INSTRUCTIONS FOR THE TASK:
Quote each line of the listing below word for word, leaving out the pictures.

INPUT FOR THIS TASK:
■ ■ ■
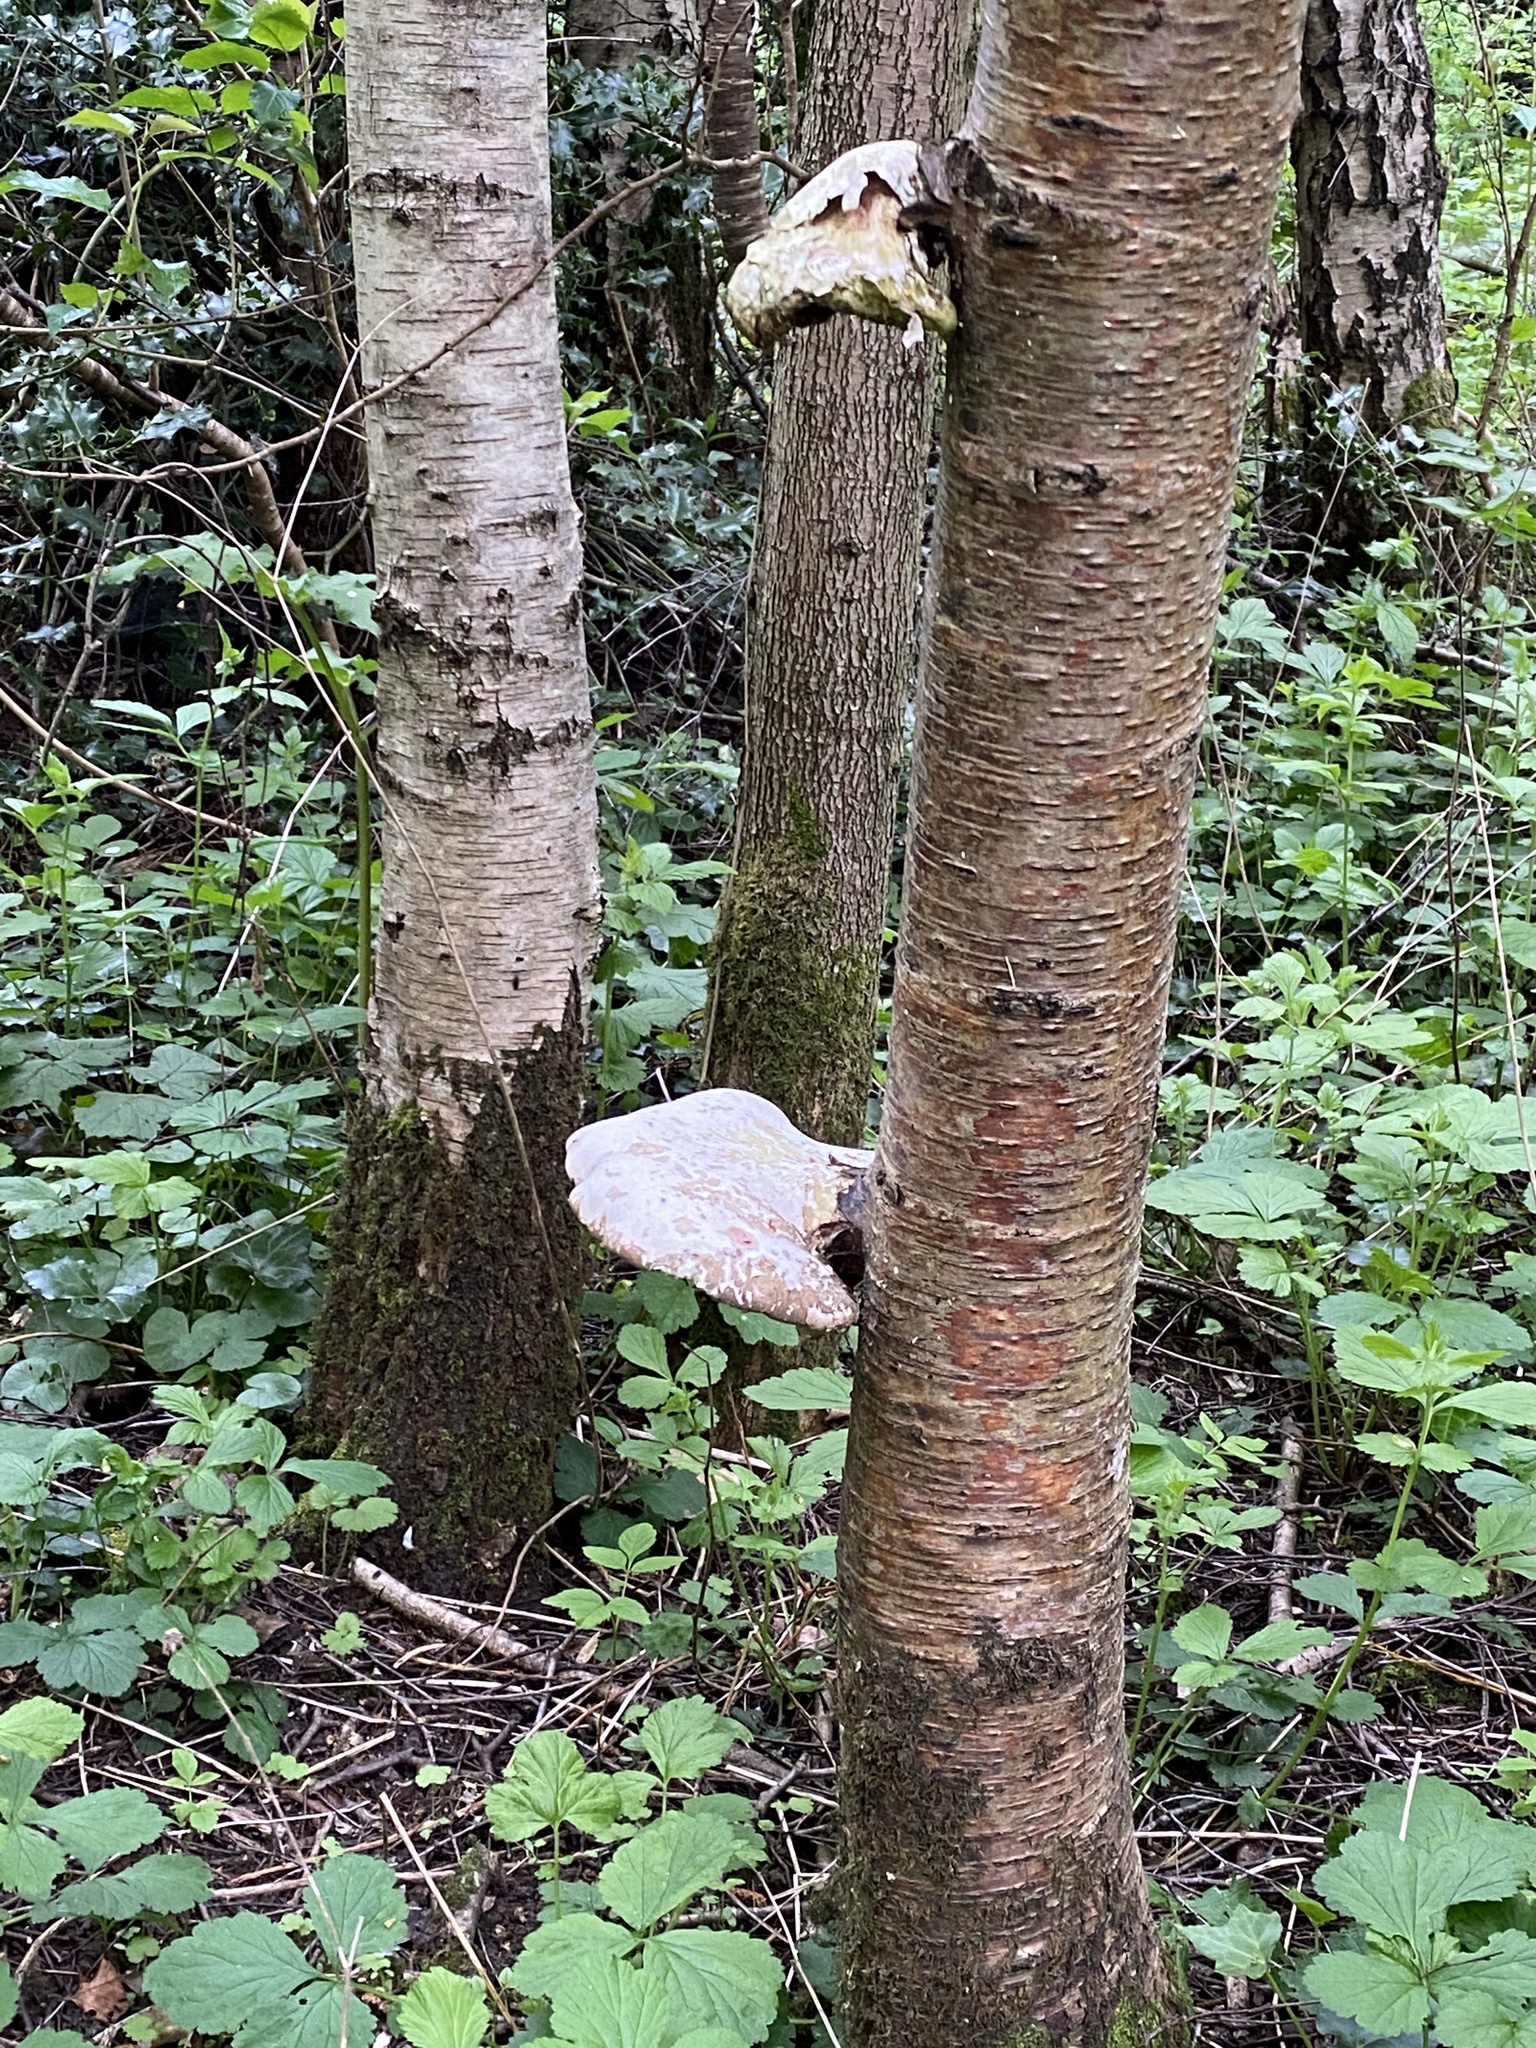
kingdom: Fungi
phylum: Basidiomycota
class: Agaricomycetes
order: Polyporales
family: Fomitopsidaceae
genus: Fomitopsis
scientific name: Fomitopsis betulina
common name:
■ ■ ■
TASK OUTPUT:
kingdom: Fungi
phylum: Basidiomycota
class: Agaricomycetes
order: Polyporales
family: Fomitopsidaceae
genus: Fomitopsis
scientific name: Fomitopsis betulina
common name:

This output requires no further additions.